- **Direction**
Repeat the lines of the data from the one containing "order: Osmundales" through the final line, including both, with no changes.
=-=-=
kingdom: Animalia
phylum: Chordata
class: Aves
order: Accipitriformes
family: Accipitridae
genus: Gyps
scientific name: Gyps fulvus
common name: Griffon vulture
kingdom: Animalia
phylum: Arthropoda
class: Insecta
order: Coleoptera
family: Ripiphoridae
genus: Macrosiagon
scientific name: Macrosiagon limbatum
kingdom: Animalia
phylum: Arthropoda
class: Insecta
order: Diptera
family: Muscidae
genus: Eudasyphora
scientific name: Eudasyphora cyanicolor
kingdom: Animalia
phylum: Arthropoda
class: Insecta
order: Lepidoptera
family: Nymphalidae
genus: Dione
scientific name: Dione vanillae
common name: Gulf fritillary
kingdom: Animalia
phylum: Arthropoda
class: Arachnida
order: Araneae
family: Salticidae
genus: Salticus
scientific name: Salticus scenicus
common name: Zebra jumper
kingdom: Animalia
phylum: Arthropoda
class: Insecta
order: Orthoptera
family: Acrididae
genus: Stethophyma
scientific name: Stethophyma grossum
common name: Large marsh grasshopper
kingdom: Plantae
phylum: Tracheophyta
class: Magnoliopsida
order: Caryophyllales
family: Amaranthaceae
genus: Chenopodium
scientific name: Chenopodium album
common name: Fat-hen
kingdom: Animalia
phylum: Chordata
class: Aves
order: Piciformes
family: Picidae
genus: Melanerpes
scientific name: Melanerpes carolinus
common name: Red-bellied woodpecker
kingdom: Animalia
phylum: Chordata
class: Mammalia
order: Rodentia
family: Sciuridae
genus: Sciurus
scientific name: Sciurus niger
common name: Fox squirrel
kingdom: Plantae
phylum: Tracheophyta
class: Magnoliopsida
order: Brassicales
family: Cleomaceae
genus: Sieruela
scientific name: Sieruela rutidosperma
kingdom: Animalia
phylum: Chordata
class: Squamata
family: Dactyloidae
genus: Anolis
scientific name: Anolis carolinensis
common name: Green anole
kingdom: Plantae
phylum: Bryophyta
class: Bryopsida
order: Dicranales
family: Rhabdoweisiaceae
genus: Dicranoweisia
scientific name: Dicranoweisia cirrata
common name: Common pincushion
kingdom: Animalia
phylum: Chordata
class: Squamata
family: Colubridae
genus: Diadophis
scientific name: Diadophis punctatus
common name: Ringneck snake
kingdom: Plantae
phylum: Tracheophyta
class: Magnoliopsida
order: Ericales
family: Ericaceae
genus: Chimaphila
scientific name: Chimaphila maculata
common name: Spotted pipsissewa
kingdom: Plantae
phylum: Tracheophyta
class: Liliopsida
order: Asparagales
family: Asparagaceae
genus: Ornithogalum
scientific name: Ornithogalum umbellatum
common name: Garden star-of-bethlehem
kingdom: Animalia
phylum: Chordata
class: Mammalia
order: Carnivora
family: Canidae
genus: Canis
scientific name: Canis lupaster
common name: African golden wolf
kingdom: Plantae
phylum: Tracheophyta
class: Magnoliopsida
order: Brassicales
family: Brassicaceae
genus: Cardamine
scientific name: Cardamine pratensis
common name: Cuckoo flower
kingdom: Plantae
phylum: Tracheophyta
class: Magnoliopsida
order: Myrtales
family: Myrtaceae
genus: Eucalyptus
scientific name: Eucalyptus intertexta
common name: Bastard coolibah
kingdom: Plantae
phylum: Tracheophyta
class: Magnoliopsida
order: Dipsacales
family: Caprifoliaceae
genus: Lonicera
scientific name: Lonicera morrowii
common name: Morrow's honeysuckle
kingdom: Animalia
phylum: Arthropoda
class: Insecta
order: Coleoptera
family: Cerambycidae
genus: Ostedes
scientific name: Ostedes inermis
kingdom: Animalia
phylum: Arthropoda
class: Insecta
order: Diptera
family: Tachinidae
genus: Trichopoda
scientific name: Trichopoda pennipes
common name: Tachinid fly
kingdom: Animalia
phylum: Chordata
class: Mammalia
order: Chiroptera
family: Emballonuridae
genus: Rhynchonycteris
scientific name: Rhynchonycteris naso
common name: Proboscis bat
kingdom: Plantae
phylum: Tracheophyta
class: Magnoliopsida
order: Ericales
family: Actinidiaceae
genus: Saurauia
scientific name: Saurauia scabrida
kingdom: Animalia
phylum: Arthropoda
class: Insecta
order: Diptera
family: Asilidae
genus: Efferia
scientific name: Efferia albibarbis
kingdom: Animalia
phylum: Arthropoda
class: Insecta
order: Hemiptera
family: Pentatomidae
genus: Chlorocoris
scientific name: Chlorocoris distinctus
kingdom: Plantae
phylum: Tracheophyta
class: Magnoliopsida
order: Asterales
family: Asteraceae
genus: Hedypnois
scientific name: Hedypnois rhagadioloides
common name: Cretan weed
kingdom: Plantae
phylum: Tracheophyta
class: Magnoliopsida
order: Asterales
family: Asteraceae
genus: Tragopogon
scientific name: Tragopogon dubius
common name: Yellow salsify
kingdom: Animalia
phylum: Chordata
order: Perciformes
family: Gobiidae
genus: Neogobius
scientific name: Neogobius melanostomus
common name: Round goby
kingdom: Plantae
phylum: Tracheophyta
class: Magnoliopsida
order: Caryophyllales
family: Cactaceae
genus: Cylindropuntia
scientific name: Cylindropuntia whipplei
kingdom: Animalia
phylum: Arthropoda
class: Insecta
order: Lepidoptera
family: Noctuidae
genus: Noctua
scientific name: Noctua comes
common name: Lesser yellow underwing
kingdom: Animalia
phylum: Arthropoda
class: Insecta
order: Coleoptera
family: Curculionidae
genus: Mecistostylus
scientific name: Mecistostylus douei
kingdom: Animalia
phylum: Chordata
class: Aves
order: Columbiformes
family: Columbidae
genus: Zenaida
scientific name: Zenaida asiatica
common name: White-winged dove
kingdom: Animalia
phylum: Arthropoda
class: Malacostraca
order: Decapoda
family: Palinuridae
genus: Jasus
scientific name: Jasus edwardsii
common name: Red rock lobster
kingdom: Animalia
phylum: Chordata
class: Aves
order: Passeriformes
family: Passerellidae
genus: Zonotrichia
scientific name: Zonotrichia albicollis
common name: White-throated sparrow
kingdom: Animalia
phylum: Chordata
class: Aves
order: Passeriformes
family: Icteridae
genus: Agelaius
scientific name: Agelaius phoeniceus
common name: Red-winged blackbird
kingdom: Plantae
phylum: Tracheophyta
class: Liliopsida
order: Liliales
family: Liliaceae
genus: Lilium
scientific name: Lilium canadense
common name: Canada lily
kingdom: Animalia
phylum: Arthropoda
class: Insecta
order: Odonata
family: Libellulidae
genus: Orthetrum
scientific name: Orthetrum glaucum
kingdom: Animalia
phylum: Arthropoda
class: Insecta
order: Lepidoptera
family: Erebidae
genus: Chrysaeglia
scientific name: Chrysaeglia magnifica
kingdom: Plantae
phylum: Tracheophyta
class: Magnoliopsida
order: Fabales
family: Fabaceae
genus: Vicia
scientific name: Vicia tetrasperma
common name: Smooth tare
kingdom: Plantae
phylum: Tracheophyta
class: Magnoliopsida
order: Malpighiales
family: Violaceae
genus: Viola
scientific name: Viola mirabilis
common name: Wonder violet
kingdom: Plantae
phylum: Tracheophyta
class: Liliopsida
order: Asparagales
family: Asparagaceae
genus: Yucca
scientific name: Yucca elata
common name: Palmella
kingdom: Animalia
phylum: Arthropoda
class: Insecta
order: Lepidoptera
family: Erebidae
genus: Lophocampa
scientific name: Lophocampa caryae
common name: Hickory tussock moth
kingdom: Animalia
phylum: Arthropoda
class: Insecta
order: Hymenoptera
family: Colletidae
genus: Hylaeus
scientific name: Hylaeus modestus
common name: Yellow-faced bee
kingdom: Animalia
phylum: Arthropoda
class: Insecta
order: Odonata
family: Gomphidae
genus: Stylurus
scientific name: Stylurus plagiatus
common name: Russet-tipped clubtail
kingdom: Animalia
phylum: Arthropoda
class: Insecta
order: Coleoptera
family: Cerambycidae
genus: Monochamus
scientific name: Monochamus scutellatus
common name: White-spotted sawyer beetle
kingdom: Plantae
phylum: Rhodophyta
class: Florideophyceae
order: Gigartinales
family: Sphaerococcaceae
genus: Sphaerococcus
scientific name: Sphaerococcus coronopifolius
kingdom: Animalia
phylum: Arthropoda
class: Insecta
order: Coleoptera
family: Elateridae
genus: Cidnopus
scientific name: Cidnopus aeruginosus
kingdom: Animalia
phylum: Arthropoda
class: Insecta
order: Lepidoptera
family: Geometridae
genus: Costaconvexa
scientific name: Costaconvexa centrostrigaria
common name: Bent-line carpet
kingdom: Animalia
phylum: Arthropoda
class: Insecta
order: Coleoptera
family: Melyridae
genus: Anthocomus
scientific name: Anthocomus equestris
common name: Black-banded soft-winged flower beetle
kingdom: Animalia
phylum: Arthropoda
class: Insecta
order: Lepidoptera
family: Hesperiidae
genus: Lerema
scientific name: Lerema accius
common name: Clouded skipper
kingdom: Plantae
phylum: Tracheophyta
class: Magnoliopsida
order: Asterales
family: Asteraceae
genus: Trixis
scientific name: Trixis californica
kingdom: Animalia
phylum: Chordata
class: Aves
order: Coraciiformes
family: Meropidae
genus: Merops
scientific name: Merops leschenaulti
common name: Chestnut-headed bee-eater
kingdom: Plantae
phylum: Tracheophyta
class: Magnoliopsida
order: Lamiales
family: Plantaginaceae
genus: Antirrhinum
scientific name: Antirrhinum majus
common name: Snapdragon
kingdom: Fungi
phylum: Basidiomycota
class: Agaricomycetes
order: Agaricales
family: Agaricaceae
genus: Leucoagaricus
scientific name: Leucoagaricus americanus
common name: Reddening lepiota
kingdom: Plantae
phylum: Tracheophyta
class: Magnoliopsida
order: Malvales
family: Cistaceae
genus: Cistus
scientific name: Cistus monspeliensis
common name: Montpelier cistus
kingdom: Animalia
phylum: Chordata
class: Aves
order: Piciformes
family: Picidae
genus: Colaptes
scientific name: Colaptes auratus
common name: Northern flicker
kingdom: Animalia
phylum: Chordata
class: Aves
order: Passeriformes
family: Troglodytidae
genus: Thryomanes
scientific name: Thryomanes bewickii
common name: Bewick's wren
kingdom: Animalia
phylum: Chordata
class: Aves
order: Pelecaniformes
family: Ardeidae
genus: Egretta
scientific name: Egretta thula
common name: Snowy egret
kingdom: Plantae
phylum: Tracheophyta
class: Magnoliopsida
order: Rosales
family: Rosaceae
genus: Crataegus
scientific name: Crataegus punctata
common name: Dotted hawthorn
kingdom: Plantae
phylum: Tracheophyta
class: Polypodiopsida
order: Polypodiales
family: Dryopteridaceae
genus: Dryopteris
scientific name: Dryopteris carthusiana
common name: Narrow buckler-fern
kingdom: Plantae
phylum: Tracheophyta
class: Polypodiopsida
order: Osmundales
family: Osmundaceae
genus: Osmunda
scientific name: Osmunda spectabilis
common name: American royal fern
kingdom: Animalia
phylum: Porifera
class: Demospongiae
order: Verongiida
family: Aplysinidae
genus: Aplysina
=-=-=
- **The completed task**
order: Osmundales
family: Osmundaceae
genus: Osmunda
scientific name: Osmunda spectabilis
common name: American royal fern
kingdom: Animalia
phylum: Porifera
class: Demospongiae
order: Verongiida
family: Aplysinidae
genus: Aplysina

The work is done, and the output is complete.